=== Prompt 1 ===
Reproduce the records verbatim, everything from their first line down to the line containing "mask_svg is SVG.", with that line included.

=== Supplied passage ===
If I lived in Canada I would go with Yamaha. ( because of parts availability ) . Plus they seem sturdier. My neighbor has one that he hasnt had to do any work on for about 25 years other than normal maintenance. 

With Honda's it seems like you are always making adjustments to make them better.

Rejetting , impeller kits , side skids, reinforcing or raising the bars, etc etc etc,

If I had a large area to clean I would build a Honda 1128 with an impeller kit. I had one but sold sold it. Had 3 people lined up outside the house wanting it. 

Honda's are underpowered in relation to bucket width ( IMO ). The best Honda I have is an old HS80. 8 hp with 24 inch bucket. Handles just about anything. The 828-928 should be a 1128.

the 1132 should be a 1332 which they changed in 2011 I believe .


----------



## contender (Jan 18, 2018)

Or , build a HONDA HS924 on board battery......


----------



## hsyes (Dec 5, 2020)

Americans are obsessed with Yamaha snowblowers it seems, but that's because you can't get them. Human nature to want what you can't have. I live in a province where they sell both, and Honda vastly outsells them. By a huge margin. The Yamaha's are blocky and extremely overweight. It's not something you want to be manhandling. Performance and reliability of both are on par. Honda is the go-to because they're easier to handle and a little bit cheaper (a lot cheaper for the 13hp version).

=== Data supplied ===
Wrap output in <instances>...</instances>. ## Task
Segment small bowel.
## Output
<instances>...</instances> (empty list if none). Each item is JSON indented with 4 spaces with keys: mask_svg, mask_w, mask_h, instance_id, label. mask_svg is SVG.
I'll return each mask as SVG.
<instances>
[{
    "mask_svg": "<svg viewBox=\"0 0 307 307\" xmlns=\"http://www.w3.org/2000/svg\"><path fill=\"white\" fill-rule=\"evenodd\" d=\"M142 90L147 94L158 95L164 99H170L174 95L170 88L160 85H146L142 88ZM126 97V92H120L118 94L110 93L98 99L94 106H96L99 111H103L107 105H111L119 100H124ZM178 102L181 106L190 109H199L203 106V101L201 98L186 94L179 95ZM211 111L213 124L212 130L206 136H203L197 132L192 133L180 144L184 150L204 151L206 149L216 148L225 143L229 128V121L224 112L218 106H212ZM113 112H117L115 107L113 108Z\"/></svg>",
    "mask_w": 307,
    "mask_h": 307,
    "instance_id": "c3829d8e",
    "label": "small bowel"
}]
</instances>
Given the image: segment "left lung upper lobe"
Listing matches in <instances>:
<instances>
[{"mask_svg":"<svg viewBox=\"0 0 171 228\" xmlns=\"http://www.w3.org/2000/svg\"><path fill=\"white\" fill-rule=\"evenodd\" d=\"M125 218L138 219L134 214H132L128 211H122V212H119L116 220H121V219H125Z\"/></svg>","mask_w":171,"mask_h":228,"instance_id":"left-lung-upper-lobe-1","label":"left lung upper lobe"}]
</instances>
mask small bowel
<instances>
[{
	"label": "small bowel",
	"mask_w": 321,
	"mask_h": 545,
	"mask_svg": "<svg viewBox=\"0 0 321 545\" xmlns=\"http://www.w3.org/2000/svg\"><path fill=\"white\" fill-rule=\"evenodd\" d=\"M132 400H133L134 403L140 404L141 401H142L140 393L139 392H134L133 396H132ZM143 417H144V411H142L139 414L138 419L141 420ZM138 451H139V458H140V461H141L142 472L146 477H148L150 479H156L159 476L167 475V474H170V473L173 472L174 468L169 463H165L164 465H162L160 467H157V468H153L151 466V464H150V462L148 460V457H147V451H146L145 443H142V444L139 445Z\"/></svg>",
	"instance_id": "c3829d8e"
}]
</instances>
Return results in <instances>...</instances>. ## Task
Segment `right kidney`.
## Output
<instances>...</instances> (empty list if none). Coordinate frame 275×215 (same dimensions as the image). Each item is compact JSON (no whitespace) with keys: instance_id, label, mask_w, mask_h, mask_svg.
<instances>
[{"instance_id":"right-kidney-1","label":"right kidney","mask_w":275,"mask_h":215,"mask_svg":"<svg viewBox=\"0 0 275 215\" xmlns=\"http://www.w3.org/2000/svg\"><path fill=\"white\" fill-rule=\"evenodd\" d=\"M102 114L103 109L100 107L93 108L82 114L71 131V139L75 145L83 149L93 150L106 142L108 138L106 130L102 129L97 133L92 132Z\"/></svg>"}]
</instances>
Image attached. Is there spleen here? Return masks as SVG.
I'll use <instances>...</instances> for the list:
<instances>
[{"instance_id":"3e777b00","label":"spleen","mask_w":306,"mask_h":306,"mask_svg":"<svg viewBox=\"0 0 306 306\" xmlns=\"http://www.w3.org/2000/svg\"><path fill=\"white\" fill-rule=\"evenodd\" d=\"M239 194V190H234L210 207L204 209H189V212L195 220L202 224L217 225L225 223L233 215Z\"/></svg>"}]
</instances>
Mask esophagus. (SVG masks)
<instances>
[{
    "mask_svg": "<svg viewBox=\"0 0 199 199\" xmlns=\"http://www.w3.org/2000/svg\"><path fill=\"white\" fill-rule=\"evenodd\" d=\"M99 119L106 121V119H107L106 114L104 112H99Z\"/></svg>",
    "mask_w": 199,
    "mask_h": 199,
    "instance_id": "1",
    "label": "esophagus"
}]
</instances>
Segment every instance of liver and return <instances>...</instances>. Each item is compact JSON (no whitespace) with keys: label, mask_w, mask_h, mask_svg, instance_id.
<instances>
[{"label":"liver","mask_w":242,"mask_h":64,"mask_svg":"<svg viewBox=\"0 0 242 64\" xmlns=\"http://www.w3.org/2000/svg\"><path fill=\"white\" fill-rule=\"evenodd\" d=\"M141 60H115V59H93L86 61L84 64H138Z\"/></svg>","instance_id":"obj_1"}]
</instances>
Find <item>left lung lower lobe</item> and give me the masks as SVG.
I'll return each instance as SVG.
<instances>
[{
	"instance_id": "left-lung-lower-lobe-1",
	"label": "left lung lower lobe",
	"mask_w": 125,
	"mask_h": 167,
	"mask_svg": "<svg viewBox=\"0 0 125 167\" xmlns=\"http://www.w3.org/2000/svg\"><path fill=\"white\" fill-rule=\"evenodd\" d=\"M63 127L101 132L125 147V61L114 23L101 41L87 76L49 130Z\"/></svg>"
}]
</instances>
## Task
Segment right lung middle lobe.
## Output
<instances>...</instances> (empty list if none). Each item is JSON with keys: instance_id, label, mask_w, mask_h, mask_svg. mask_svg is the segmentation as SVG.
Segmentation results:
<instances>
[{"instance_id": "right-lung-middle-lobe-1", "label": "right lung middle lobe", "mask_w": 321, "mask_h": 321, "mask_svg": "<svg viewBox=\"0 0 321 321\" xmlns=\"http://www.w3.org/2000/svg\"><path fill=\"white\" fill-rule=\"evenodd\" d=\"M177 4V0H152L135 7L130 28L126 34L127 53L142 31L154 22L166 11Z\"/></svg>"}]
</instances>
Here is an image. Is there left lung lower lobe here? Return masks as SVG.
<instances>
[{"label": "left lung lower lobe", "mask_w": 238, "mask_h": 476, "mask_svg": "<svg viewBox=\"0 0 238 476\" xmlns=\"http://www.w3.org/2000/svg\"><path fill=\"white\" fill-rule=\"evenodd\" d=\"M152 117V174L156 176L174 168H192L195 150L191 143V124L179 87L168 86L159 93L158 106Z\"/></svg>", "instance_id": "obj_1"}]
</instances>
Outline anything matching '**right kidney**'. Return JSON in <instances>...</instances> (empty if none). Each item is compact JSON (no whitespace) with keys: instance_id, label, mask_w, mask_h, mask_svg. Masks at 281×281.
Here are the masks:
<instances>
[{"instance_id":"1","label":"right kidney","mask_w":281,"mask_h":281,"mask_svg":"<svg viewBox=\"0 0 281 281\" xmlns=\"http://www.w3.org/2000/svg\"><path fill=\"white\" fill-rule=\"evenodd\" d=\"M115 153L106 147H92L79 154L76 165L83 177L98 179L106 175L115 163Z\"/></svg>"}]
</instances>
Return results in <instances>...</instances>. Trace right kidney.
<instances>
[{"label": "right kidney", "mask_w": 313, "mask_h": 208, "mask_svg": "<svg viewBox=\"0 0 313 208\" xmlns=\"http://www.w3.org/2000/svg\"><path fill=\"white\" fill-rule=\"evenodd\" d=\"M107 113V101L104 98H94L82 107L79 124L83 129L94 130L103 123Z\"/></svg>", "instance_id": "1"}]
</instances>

=== Prompt 2 ===
Summarize the snowblower discussion in two sentences.

=== Task solution 1 ===
Wrap output in <instances>...</instances>. ## Task
Segment small bowel.
## Output
<instances>...</instances> (empty list if none). Each item is JSON indented with 4 spaces with keys: mask_svg, mask_w, mask_h, instance_id, label. mask_svg is SVG.

=== Task solution 2 ===
One poster would choose Yamaha in Canada for its parts availability and sturdiness, noting that Hondas seem to need constant adjustments and are underpowered relative to bucket width. Another poster, from a province where both brands are sold, says Honda vastly outsells Yamaha because it is easier to handle and cheaper, while Yamahas are blocky and extremely overweight, and performance and reliability are on par.